## Records provided
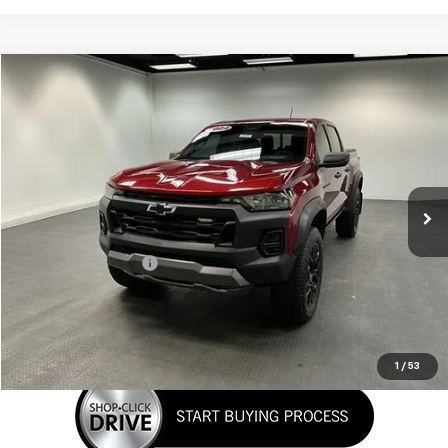
Compare Vehicle
$43,197
Used
2024
Chevrolet Colorado
Trail Boss
SALE PRICE
Special Offer
VIN:
1GCPTEEK5R1252993
Stock:
K26A31A
Model:
14E43
19,846 mi
Ext.
Int.
Less
Retail Price
$42,399
Documentation Fee
+$798
Sale Price
$43,197
Click To Call
1
/
53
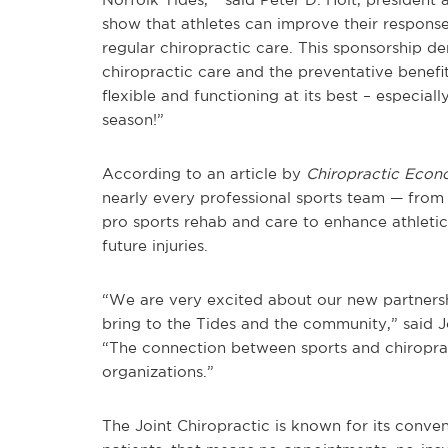
show that athletes can improve their respons
regular chiropractic care. This sponsorship 
chiropractic care and the preventative benefi
flexible and functioning at its best – especial
season!”
According to an article by
Chiropractic Econ
nearly every professional sports team — from
pro sports rehab and care to enhance athletic 
future injuries.
“We are very excited about our new partnershi
bring to the Tides and the community,” said 
“The connection between sports and chiroprac
organizations.”
The Joint Chiropractic is known for its conven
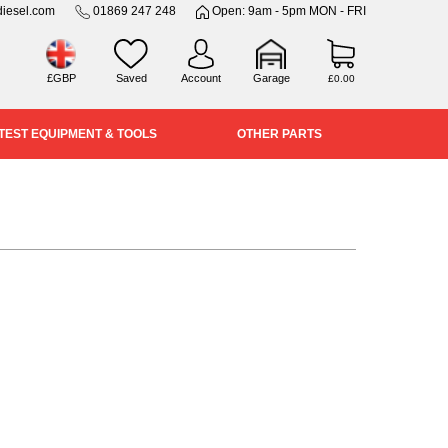
iesel.com
01869 247 248
Open: 9am - 5pm MON - FRI
£GBP
Saved
Account
Garage
£0.00
TEST EQUIPMENT & TOOLS
OTHER PARTS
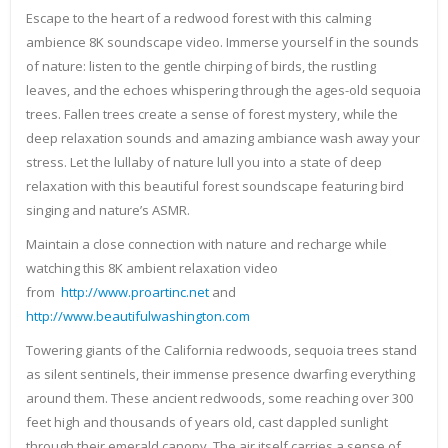
Escape to the heart of a redwood forest with this calming
ambience 8K soundscape video. Immerse yourself in the sounds
of nature: listen to the gentle chirping of birds, the rustling
leaves, and the echoes whispering through the ages-old sequoia
trees. Fallen trees create a sense of forest mystery, while the
deep relaxation sounds and amazing ambiance wash away your
stress. Let the lullaby of nature lull you into a state of deep
relaxation with this beautiful forest soundscape featuring bird
singing and nature’s ASMR.
Maintain a close connection with nature and recharge while
watching this 8K ambient relaxation video
from
http://www.proartinc.net
and
http://www.beautifulwashington.com
Towering giants of the California redwoods, sequoia trees stand
as silent sentinels, their immense presence dwarfing everything
around them. These ancient redwoods, some reaching over 300
feet high and thousands of years old, cast dappled sunlight
through their emerald canopy. The air itself carries a sense of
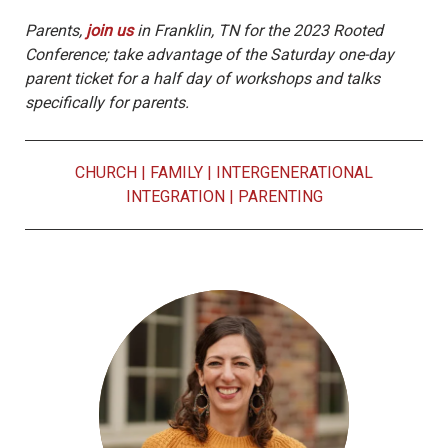
Parents,
join us
in Franklin, TN for the 2023 Rooted
Conference; take advantage of the Saturday one-day
parent ticket for a half day of workshops and talks
specifically for parents.
CHURCH
|
FAMILY
|
INTERGENERATIONAL
INTEGRATION
|
PARENTING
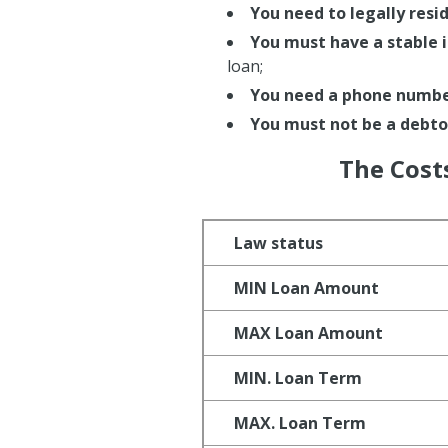
You need to legally resi
You must have a stable 
loan;
You need a phone number
You must not be a debto
The Cost
Law status
MIN Loan Amount
MAX Loan Amount
MIN. Loan Term
MAX. Loan Term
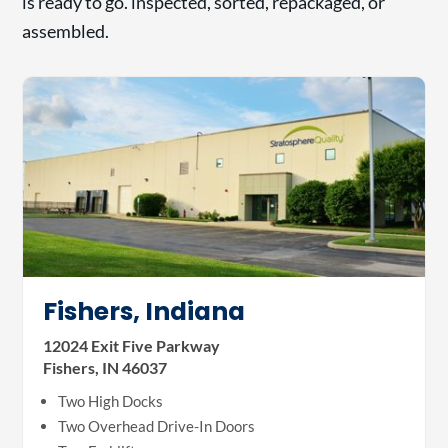
is ready to go. inspected, sorted, repackaged, or
assembled.
Fishers, Indiana
12024 Exit Five Parkway
Fishers, IN 46037
Two High Docks
Two Overhead Drive-In Doors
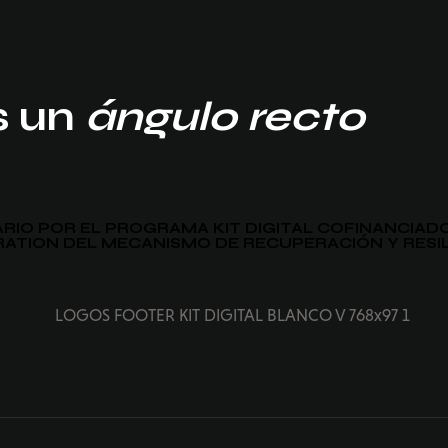
s un
ángulo recto
IARIO POR EL PROGRAMA KIT DIGITAL COFINANCIA
ATION DEL MECANISMO DE RECUPERACIÓN Y RESI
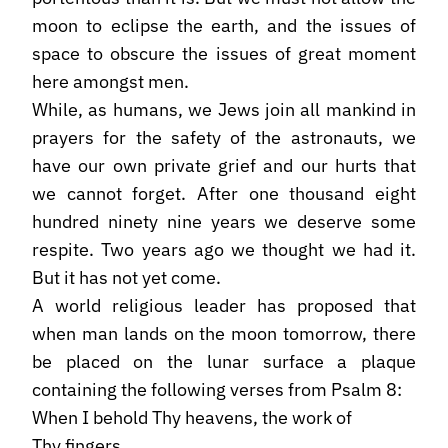
moon to eclipse the earth, and the issues of
space to obscure the issues of great moment
here amongst men.
While, as humans, we Jews join all mankind in
prayers for the safety of the astronauts, we
have our own private grief and our hurts that
we cannot forget. After one thousand eight
hundred ninety nine years we deserve some
respite. Two years ago we thought we had it.
But it has not yet come.
A world religious leader has proposed that
when man lands on the moon tomorrow, there
be placed on the lunar surface a plaque
containing the following verses from Psalm 8:
When I behold Thy heavens, the work of
Thy fingers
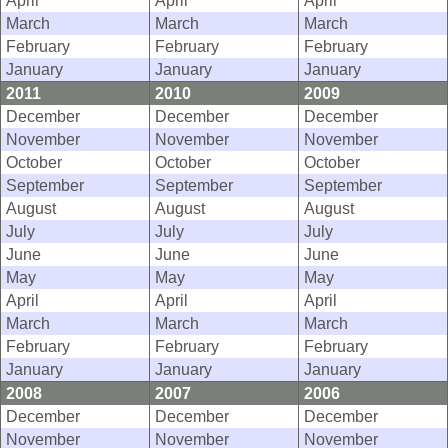
April
April
April
March
March
March
February
February
February
January
January
January
2011
2010
2009
December
December
December
November
November
November
October
October
October
September
September
September
August
August
August
July
July
July
June
June
June
May
May
May
April
April
April
March
March
March
February
February
February
January
January
January
2008
2007
2006
December
December
December
November
November
November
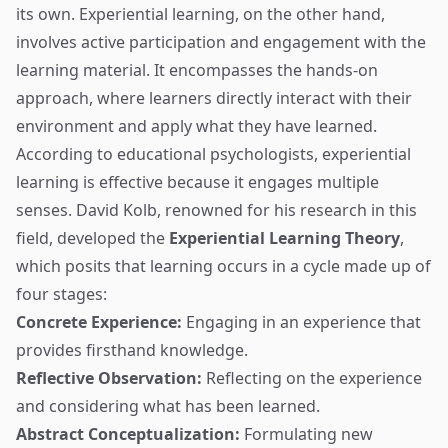
its own. Experiential learning, on the other hand,
involves active participation and engagement with the
learning material. It encompasses the hands-on
approach, where learners directly interact with their
environment and apply what they have learned.
According to educational psychologists, experiential
learning is effective because it engages multiple
senses. David Kolb, renowned for his research in this
field, developed the
Experiential Learning Theory
,
which posits that learning occurs in a cycle made up of
four stages:
Concrete Experience:
Engaging in an experience that
provides firsthand knowledge.
Reflective Observation:
Reflecting on the experience
and considering what has been learned.
Abstract Conceptualization:
Formulating new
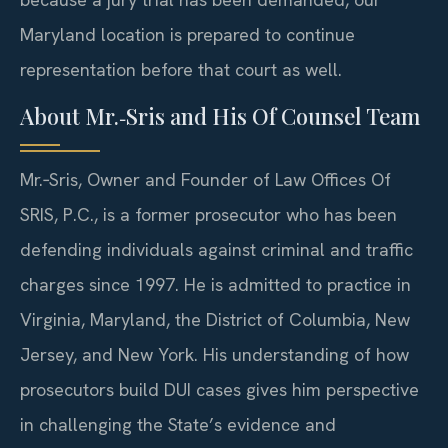
Maryland location is prepared to continue
representation before that court as well.
About Mr.‑Sris and His Of Counsel Team
Mr.‑Sris, Owner and Founder of Law Offices Of
SRIS, P.C., is a former prosecutor who has been
defending individuals against criminal and traffic
charges since 1997. He is admitted to practice in
Virginia, Maryland, the District of Columbia, New
Jersey, and New York. His understanding of how
prosecutors build DUI cases gives him perspective
in challenging the State’s evidence and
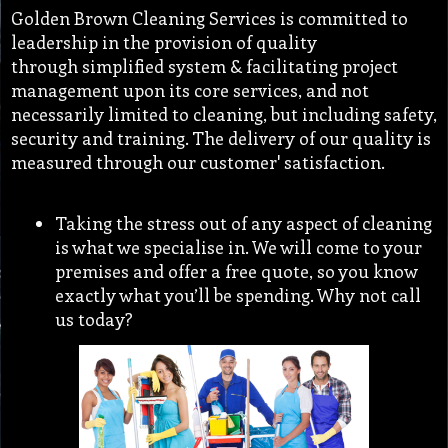
Golden Brown Cleaning Services is committed to
leadership in the provision of quality
through simplified system & facilitating project
management upon its core services, and not
necessarily limited to cleaning, but including safety,
security and training. The delivery of our quality is
measured through our customer' satisfaction.
Taking the stress out of any aspect of cleaning
is what we specialise in. We will come to your
premises and offer a free quote, so you know
exactly what you’ll be spending. Why not call
us today?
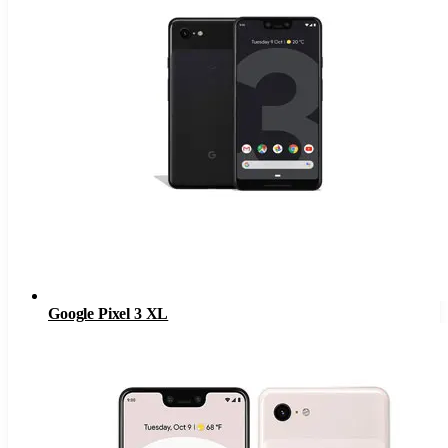
Google Pixel 3 XL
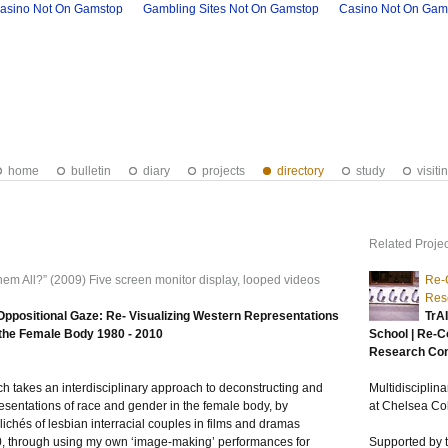
asino Not On Gamstop
Gambling Sites Not On Gamstop
Casino Not On Gam
home
bulletin
diary
projects
directory
study
visiti
Related Projec
hem All?” (2009) Five screen monitor display, looped videos
Re-C
Res
ppositional Gaze: Re- Visualizing Western Representations
TrA
 the Female Body 1980 - 2010
School | Re-C
Research Co
ch takes an interdisciplinary approach to deconstructing and
Multidiscipli
esentations of race and gender in the female body, by
at Chelsea Col
clichés of lesbian interracial couples in films and dramas
 through using my own ‘image-making’ performances for
Supported by t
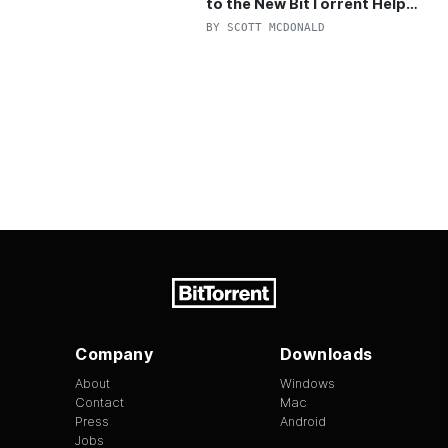
to the New BitTorrent Help
Center!
BY
SCOTT MCDONALD
Company
Downloads
About
Windows
Contact
Mac
Press
Android
Jobs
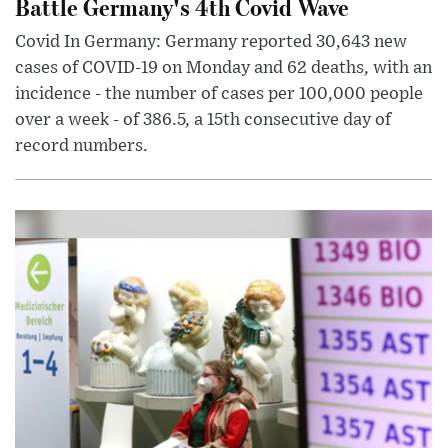
Battle Germany's 4th Covid Wave
Covid In Germany: Germany reported 30,643 new
cases of COVID-19 on Monday and 62 deaths, with an
incidence - the number of cases per 100,000 people
over a week - of 386.5, a 15th consecutive day of
record numbers.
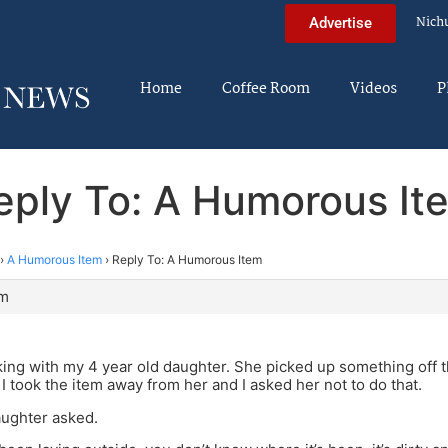
Nich
Advertise
Home
Coffee Room
Videos
P
eply To: A Humorous It
›
A Humorous Item
›
Reply To: A Humorous Item
pm
king with my 4 year old daughter. She picked up something off t
 I took the item away from her and I asked her not to do that.
ughter asked.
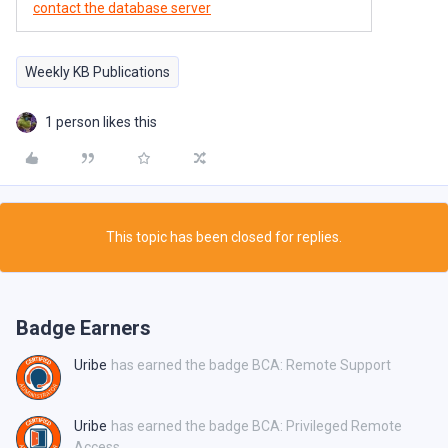
contact the database server
Weekly KB Publications
1 person likes this
This topic has been closed for replies.
Badge Earners
Uribe
has earned the badge BCA: Remote Support
Uribe
has earned the badge BCA: Privileged Remote
Access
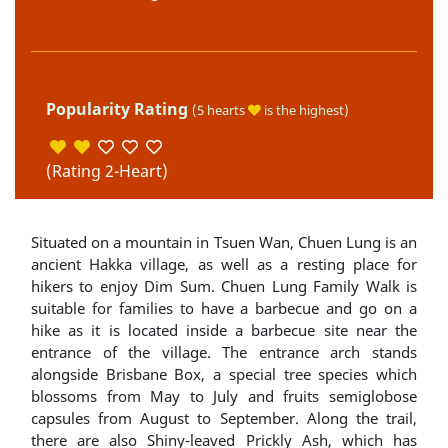
Popularity Rating
(5 hearts
is the highest)
(Rating 2-Heart)
Situated on a mountain in Tsuen Wan, Chuen Lung is an
ancient Hakka village, as well as a resting place for
hikers to enjoy Dim Sum. Chuen Lung Family Walk is
suitable for families to have a barbecue and go on a
hike as it is located inside a barbecue site near the
entrance of the village. The entrance arch stands
alongside Brisbane Box, a special tree species which
blossoms from May to July and fruits semiglobose
capsules from August to September. Along the trail,
there are also Shiny-leaved Prickly Ash, which has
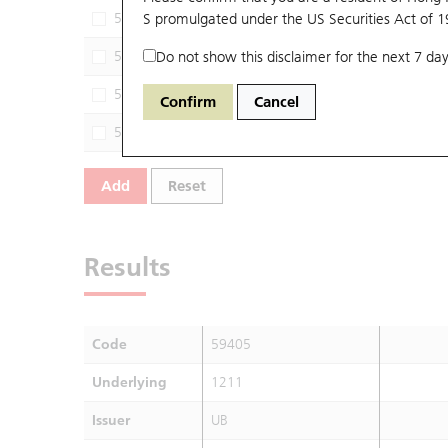
59054
S promulgated under the US Securities Act of 
1211
UB
59374
Do not show this disclaimer for the next 7 day
1211
JP
56444
1211
UB
Confirm
Cancel
56645
1211
M
Add
Reset
Results
Code
59405
Underlying
1211
Issuer
UB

## Request
Show all lines above that contain "redwoods".

## Exercise response
Towering giants of the California redwoods, sequoia trees stand
around them. These ancient redwoods, some reaching over 300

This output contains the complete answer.